“We will not accept false patois”: Jamaican linguist on dialogue in Bob Marley biopic | Bob Marley

Bob Marley

Advisers said they were keen to avoid “another cool running” in the portrayal of Jamaicans in “One Love”.

Fri, 16 February 2024, 12:00 GMT

When the Jamaican linguist Dr. When Joseph Farquharson agreed to work as a consultant on the Bob Marley biography One Love, there was one important motivating factor: the desire to avoid another Cool Running.

The 1993 comedy about the real-life Jamaican Olympic bobsleigh team is a beloved classic in many parts of the English-speaking world, but it has also become a cautionary tale about what happens when Hollywood tries to imitate the Jamaican accent and language. globalize.” .

For Farquharson, who worked as a consultant for One Love dialogue coach Brett Tyne – who in turn advised Kingsley Ben-Adir, who plays Marley – the dialogue in the film had to be authentic and contemporary and not slip into anything other than Jamaican patois.

“We said up front that we wouldn't do it if it was another Cool Runnings event,” said Farquharson, a lecturer in linguistics at the Jamaican language department at the University of the West Indies.

Cool Runnings director Jon Turteltaub said he was under a lot of pressure from Jeffrey Katzenberg, then chairman of Walt Disney Studios, because the American couldn't understand the accents of Leon Robinson, Doug E. Doug, Malik Yoba and Rawle Lewis . “I started to worry that if I couldn't get her to talk like Sebastian the crab did in The Little Mermaid, he would fire me,” he told the Guardian in 2020.

Farquharson said for “One Love,” Paramount – the studio behind it – chose Patois, which combines English and elements from various African languages ​​with later influences from Spanish, Hindi and Chinese, also known as Patwa. “I wasn’t sure how deep they wanted to go,” Farquharson said. “It was still Hollywood and they were making a film for the rest of the world.”

This decision made life difficult for one of the film's stars. Ben-Adir recently told the Observer he might as well have “learned to play a role in French” because of the Jamaican's faking patois. “There’s so much of the English language in there that you think you know it,” he said. “But it’s more confusing and complicated.”

Farquharson said Ben-Adir used the Cassidy-JLU writing system – a phonetic method of rendering patois in written form – to engage with the language. “It made it a lot easier for him to get a lead,” he said.

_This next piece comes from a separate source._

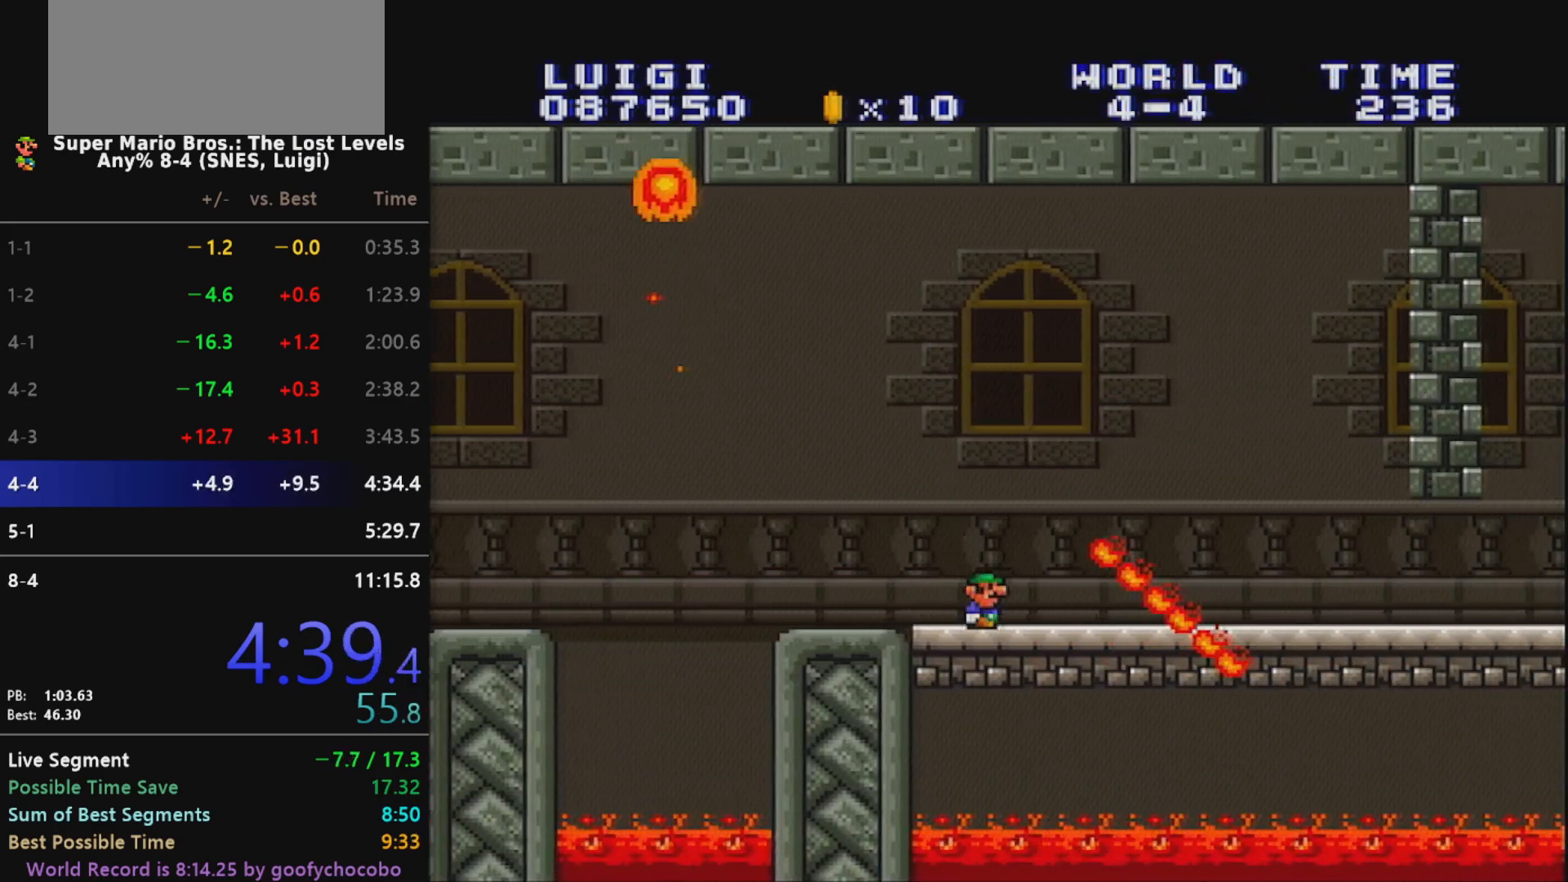
{"buttons": ["X"], "events": [[133, "DPAD_RIGHT", "down"], [217, "DPAD_RIGHT", "up"], [350, "DPAD_RIGHT", "down"], [450, "DPAD_RIGHT", "up"]]}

Proper understanding of patois is becoming increasingly important for Jamaicans as they embrace the language that some have previously argued should be replaced entirely by standardized English. “Attitudes are changing and they have changed significantly over the last 20 to 30 years,” Farquharson said.

He pointed to a 2005 poll that showed 70% of Jamaicans supported bilingual schools that teach in standard English and Patois, a dramatic shift since the 1950s when the language was denigrated.

He said he believes there is a direct connection between these changing attitudes and Hollywood's approach to “One Love.” “Because Jamaicans are more positive about their language, they want their language to be well represented,” he said.

Patois has also become politicized. Jamaica's main opposition party, the People's National Party, has pledged that Patois would be officially recognized as a Jamaican language if it came to power.

At the party's annual conference last year, party president Mark Golding said Jamaica needed to recognize there was a “language problem” in the country rooted in its past as a former colony. “Part of the legacy of our colonial past is the belief that the Jamaican language, created by our own people, is somehow unworthy and should only be spoken by those who cannot do it better,” he said.

Farquharson believes that the importance of language is much more significant and makes Jamaica unique. “Without it we lose our taste, we become like everyone else. All [in the Caribbean] has sand and sun, so what do you offer?” he said. “We're at the point where we say, 'This is who we are.' It’s the same as subtitling a film in another language – give us the same privileges, we won’t accept fake patois.”

This attention to detail means that “One Love” isn't doomed to sit alongside “Cool Runnings” and “How Stella Got Her Groove Back” in the patois fail club, but manages to achieve the same level of linguistic authenticity like “The Harder They Come” by Perry Henzell from 1972, a gangster classic known for its use of language.

“I would say One Love is even more authentic than The Harder They Come,” said Farquharson, who recalls scenes in the Jimmy Cliff film in which the characters use more English than you would expect from underworld figures. “But here [in One Love]especially when you hear the band members speak, you get an authentic, authentic Jamaican feel – they went to town.”